In other words, Obama emphatically doesn't reduce the idea of American exceptionalism to "benign provincialism." Quite the contrary: he explicitly asserts that the values enshrined in the Constitution are exceptional, and defends them and the US's history in front of a foreign audience. It's worth pointing out this factual error at such length because everyone in the conservative movement has already made it.
And that's hardly an exaggeration. Here are Ramesh Ponnuru and Rich Lowry:
...while acknowledging that America has been a force for good, he has all but denied the idea that America is an exceptional nation. Asked whether he believed in American exceptionalism during a European trip last spring, Obama said, “I believe in American exceptionalism, just as I suspect that the Brits believe in British exceptionalism and the Greeks believe in Greek exception alism.” (Is it just a coincidence that he reached for examples of former hegemons?)
They acknowledge here that the full quote should have run (though the original piece remains uncorrected). Said Dinesh D'Souza in his infamous Forbes piece:
This is known as American exceptionalism. But when asked at a 2009 press conference whether he believed in this ideal, Obama said no. America, he suggested, is no more unique or exceptional than Britain or Greece or any other country.
No surprise that the magazine didn't catch that error during its post-publication fact check - another one of its authors made the same mistake here. Monica Crowley in The Washington Times:
During his public life, Barack Obama has often referred to his biracial background and itinerant childhood and has said, "In no other country on Earth is my story even possible." True.
But earlier this year, while attending the European summit of the Group of 20 major economic countries, the president was asked if he believed in American exceptionalism. He replied, "I believe in American exceptionalism, just as I suspect that the Brits believe in British exceptionalism, and the Greeks believe in Greek exceptionalism."
Here's Victor Davis Hanson: "After all, Obama has rejected in explicit language the notion of American exceptionalism." And Michael Barone:
"I believe in American exceptionalism," Obama said on one of his trips to Europe, "just as I suspect that Brits believe in British exceptionalism and the Greeks believe in Greek exceptionalism." In other words, not at all. One cannot imagine Presidents Roosevelt, Truman or Kennedy, Eisenhower or Reagan, uttering such sentiments.

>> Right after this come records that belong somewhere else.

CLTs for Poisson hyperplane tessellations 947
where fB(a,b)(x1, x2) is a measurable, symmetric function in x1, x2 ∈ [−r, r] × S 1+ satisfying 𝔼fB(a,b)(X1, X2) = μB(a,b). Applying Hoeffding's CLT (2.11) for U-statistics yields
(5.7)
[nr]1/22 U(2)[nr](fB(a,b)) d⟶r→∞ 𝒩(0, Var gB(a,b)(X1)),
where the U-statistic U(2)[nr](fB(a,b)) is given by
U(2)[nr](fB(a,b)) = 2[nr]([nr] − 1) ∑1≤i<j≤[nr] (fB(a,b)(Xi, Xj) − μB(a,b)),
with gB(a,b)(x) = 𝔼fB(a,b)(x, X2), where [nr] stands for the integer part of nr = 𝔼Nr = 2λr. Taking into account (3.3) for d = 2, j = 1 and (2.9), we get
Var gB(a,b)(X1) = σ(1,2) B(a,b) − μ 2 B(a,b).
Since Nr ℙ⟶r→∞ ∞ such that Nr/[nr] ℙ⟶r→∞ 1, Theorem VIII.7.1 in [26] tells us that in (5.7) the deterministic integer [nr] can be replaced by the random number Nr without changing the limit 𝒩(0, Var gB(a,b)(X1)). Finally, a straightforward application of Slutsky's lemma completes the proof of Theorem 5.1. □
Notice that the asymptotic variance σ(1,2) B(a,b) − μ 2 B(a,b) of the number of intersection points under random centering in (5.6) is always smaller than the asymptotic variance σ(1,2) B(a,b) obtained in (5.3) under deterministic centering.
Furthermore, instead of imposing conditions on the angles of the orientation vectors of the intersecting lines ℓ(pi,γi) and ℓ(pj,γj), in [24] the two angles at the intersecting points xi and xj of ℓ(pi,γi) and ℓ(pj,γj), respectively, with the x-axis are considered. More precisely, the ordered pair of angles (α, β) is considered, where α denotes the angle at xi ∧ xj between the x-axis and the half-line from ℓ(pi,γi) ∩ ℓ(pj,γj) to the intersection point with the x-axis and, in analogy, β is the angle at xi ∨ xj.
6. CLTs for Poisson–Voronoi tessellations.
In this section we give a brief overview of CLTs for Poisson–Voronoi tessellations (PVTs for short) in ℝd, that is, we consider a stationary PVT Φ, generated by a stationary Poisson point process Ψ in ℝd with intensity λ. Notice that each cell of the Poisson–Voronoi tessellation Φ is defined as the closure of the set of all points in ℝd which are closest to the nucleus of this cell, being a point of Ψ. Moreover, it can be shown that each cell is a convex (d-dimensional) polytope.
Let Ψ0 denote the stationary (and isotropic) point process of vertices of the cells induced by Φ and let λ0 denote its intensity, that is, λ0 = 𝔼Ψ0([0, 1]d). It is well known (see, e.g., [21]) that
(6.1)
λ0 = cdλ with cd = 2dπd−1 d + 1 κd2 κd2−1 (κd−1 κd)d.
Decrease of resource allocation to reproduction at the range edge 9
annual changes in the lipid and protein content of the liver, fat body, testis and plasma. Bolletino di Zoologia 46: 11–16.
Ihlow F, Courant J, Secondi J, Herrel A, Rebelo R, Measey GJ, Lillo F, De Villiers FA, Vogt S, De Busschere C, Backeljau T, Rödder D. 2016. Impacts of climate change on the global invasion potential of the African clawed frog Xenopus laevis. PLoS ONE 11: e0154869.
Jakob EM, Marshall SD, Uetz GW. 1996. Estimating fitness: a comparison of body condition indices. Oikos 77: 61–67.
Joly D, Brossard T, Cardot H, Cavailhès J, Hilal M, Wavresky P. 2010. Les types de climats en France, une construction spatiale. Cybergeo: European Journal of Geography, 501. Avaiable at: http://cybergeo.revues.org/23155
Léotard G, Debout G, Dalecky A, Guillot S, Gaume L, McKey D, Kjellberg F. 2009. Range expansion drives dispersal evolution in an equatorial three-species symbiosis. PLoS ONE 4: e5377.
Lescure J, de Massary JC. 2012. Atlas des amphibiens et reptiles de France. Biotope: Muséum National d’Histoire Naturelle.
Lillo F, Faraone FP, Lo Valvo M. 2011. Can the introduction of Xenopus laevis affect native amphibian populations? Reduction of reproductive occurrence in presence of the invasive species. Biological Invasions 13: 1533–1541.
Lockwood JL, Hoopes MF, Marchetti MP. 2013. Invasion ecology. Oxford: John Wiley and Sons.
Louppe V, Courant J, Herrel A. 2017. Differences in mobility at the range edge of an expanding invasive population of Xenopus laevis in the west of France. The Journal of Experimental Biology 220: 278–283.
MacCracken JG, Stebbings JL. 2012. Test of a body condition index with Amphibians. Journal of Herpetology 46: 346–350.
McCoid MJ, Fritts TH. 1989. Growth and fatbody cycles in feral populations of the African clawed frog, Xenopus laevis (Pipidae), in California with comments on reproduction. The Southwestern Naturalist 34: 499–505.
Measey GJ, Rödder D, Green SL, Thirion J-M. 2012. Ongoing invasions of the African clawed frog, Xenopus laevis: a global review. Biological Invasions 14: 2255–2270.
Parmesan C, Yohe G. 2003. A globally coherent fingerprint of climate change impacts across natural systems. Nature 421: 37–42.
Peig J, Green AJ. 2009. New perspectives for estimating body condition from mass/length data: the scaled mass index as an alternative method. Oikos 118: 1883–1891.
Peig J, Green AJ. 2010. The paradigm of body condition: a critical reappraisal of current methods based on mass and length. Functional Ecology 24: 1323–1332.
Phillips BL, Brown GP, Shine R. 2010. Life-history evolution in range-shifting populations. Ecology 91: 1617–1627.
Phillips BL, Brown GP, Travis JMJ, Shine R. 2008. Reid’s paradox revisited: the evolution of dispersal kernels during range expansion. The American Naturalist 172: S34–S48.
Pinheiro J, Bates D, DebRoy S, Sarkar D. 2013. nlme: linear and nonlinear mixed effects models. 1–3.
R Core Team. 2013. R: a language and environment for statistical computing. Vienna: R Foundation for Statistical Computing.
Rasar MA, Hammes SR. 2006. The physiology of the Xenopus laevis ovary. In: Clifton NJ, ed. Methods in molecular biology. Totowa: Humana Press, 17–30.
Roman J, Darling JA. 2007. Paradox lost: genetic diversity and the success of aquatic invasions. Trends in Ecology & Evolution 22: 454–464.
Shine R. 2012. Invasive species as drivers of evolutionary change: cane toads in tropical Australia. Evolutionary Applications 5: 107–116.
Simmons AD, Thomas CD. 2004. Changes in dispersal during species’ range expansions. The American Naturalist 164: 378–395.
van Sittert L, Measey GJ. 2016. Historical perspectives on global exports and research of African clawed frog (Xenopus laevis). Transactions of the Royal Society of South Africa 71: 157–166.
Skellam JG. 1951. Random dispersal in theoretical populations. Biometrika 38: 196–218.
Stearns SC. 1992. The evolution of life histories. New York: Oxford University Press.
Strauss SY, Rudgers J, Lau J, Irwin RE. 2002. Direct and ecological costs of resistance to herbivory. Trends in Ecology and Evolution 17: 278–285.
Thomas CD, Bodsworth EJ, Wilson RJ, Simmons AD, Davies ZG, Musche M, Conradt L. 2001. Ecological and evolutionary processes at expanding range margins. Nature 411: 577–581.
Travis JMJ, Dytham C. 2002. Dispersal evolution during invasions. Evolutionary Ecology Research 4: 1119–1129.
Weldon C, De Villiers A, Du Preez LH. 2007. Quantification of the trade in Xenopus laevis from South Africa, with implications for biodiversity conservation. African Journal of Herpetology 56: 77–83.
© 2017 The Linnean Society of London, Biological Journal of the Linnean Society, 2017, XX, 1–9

When asked if he believes in American exceptionalism, President Obama said yes, but he was sure that the British and the Belgians also believed in their countries’ exceptionalism.
President Obama’s version of American exceptionalism is Lake Woebegon’s children: they’re all above average. Or perhaps, he’d be more at home in Alice in Wonderland’s Caucus Race, where everyone runs and everyone gets prizes.
What's especially remarkable about this hackery - and there are numerous other examples - is that these conservative authors don't just egregiously misrepresent the president's actual position. It's that all of them actually cite, as evidence, an out of context line from the very speech that proves their analysis is wrong.
You can call this truthiness if you like. Better, the Dish believes, to call it what it is. A deliberate campaign of misinformation. A Big Lie.
(Photo: US President Barack Obama waves to the media as he enters his presidential car upon arrival at the Halim Perdana Kusuma airport in Jakarta on November 9, 2010. By Roslan Rahman/AFP/Getty.)